Stem Cell Surgery Used to Rebuild a 10-Year-Old Boy’s Windpipe
The British and Italian surgeons at the Great Ormond Street Hospital for Children in London may have achieved a major breakthrough after nearly nine hour long surgery. They took a 10-year-old boy’s bone marrow stem cells, injected them into a windpipe of a donor and implanted the boy with the windpipe stripped off its cells. The implanted stem cells are expected to differentiate into the windpipe cells within the boy’s body and not to be rejected by the boy’s immune system because they originate from his own tissue. The boy who has not been named is the first child to receive stem cell organ therapy, while the surgeons replaced the longest airway ever. If successful, the procedure will most likely result in a revolution in the field of regenerative medicine and lead to replacement of other organs such as larynx and esophagus by using stem cell treatment.

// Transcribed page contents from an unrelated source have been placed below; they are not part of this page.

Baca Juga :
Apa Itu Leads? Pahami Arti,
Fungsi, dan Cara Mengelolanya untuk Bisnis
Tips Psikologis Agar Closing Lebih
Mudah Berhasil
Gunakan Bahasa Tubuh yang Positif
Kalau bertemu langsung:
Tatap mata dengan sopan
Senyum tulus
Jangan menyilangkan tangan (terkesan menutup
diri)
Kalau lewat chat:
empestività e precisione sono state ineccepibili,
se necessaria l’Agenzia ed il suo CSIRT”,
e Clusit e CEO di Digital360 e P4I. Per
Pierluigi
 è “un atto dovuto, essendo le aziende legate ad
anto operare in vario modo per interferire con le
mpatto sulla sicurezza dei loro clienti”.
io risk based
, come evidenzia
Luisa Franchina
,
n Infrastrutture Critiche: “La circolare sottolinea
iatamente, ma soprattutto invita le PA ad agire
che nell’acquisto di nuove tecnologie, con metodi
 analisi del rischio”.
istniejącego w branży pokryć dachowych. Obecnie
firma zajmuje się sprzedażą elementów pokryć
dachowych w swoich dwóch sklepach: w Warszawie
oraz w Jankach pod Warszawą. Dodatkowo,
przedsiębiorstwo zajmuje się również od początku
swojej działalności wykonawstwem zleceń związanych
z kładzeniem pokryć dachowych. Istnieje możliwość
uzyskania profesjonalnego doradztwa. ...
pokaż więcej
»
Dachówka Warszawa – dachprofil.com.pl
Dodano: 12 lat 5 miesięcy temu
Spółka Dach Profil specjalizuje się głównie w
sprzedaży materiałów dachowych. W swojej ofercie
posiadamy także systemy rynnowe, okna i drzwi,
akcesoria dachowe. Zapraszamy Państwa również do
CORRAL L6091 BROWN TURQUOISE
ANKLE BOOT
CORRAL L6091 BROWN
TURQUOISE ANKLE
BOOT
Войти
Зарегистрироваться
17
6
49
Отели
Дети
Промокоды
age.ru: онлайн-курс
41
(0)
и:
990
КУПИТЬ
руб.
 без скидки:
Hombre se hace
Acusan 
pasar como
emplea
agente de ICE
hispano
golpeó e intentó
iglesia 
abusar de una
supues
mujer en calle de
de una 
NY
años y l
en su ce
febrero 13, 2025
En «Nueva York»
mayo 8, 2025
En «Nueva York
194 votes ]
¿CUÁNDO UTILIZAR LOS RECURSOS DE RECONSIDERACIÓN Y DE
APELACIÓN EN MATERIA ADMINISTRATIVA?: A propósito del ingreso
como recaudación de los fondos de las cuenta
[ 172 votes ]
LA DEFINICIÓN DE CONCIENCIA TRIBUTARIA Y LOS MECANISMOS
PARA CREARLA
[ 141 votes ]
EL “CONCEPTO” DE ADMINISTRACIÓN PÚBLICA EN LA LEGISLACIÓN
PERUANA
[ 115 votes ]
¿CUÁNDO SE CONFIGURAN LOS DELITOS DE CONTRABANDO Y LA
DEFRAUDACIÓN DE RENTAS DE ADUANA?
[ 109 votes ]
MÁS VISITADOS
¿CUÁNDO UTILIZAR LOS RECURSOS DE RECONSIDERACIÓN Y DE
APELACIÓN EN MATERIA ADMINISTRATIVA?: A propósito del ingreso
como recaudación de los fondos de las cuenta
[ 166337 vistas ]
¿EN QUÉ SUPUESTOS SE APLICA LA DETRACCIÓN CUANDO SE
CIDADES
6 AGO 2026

The 10-year-old boy was born with a life-threatening condition known as long segment tracheal stenosis and was not able to breath due to tiny windpipe measuring only one millimeter in diameter. He received different treatments but his condition worsened. For that reason the boy’s doctors turned for help to Professor Paolo Macchiarini from the Careggi University Hospital in Florence. Macchiarini performed the first transplantation of an organ created from stem cells on an adult woman in Spain two years ago.
Cardiothoracic surgeon and director of tracheal services at the Great Ormond Street Hospital for Children, Professor Martin Elliott says the boy is feeling extremely well after the surgery which took place on Monday, March 15. Elliott also said the boy is recovering well, breathing and speaking completely on his own, and saying that he is breathing a lot easier.